EXERCISE DIRECTIONS
Switch every "bus service" to "transit service" in the part that opens at the start of the records and closes with the line containing "Scruggs said southwest Austin is in a". Give that part again with nothing else changed.

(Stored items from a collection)
* * *

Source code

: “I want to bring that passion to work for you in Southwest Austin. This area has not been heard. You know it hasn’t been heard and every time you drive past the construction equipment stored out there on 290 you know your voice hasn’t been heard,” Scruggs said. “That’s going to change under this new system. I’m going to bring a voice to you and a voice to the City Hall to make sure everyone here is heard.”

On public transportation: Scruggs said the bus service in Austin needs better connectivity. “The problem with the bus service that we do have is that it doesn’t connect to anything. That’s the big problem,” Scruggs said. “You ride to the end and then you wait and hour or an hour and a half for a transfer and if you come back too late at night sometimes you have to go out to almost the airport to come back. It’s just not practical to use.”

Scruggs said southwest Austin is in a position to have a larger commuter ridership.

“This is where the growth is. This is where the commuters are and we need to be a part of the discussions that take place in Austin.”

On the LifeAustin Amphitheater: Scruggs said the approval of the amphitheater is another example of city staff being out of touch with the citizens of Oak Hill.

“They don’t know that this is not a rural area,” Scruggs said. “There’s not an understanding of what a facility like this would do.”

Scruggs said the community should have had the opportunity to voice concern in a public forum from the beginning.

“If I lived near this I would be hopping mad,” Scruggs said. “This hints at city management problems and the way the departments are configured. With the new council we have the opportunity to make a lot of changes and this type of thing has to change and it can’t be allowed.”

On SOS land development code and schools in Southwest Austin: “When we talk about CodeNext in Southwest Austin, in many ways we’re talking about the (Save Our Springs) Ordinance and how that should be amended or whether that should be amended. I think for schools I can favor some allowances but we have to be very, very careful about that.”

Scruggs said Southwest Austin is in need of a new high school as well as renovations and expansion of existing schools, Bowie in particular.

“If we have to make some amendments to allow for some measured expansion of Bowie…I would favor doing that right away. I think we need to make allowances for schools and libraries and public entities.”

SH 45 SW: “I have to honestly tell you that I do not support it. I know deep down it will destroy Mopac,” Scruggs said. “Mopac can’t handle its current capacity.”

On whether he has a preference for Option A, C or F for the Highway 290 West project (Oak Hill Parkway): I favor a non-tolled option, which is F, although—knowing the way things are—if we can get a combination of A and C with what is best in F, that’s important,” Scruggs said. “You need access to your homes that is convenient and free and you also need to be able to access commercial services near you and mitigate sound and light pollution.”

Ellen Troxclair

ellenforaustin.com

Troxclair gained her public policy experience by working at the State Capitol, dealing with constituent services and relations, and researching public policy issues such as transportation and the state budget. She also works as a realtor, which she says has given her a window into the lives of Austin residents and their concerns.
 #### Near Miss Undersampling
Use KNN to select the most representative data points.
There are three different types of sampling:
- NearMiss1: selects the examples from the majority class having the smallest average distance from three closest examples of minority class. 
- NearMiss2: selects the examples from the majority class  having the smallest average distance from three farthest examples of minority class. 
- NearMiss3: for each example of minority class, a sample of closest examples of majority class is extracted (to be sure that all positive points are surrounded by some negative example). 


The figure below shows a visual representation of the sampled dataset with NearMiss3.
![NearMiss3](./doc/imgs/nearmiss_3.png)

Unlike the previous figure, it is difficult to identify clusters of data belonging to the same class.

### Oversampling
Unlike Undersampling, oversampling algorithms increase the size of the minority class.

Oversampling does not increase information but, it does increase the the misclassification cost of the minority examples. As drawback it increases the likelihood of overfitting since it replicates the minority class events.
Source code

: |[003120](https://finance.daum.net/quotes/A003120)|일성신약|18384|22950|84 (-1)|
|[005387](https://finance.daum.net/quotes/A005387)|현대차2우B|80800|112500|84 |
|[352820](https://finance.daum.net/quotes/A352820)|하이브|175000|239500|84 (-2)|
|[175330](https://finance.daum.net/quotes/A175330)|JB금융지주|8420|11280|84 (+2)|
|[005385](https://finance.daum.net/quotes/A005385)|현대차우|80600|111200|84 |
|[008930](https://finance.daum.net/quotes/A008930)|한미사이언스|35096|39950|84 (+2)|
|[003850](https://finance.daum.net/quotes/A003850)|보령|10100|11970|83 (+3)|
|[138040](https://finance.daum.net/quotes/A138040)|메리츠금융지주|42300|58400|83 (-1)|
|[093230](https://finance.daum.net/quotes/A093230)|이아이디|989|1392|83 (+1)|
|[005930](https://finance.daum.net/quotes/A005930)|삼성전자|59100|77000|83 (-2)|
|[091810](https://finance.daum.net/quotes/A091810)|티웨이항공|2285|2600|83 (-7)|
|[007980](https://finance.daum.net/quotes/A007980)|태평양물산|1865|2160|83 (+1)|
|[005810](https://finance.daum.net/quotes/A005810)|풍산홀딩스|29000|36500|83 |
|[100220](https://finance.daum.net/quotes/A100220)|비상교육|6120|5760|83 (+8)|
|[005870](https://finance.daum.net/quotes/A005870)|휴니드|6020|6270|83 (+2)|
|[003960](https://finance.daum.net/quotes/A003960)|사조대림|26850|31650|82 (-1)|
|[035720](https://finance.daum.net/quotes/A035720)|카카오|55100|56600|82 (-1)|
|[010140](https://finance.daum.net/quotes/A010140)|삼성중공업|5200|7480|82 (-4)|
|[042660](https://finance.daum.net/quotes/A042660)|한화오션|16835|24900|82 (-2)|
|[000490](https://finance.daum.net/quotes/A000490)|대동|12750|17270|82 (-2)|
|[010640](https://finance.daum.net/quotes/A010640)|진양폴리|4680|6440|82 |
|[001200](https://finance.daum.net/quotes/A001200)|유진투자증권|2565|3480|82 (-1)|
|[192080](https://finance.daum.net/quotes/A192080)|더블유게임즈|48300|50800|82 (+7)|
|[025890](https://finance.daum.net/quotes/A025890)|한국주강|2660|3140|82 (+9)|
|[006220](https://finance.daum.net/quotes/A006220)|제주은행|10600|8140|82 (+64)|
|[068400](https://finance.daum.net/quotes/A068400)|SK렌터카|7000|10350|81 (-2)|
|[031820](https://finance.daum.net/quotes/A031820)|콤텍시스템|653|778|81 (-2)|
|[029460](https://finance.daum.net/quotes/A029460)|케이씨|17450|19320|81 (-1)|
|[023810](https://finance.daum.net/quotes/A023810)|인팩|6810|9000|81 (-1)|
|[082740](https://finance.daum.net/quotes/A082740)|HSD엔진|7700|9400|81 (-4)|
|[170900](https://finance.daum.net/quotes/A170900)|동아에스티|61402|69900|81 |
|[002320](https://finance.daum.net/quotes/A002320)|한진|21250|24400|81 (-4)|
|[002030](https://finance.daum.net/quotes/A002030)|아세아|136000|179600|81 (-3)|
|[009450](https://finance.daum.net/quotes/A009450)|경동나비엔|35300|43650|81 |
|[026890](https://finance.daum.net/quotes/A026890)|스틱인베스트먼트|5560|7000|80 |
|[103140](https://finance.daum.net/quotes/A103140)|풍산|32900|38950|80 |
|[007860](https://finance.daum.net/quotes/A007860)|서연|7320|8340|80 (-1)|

* * *

YOUR RESPONSE
Source code

: “I want to bring that passion to work for you in Southwest Austin. This area has not been heard. You know it hasn’t been heard and every time you drive past the construction equipment stored out there on 290 you know your voice hasn’t been heard,” Scruggs said. “That’s going to change under this new system. I’m going to bring a voice to you and a voice to the City Hall to make sure everyone here is heard.”

On public transportation: Scruggs said the transit service in Austin needs better connectivity. “The problem with the transit service that we do have is that it doesn’t connect to anything. That’s the big problem,” Scruggs said. “You ride to the end and then you wait and hour or an hour and a half for a transfer and if you come back too late at night sometimes you have to go out to almost the airport to come back. It’s just not practical to use.”

Scruggs said southwest Austin is in a position to have a larger commuter ridership.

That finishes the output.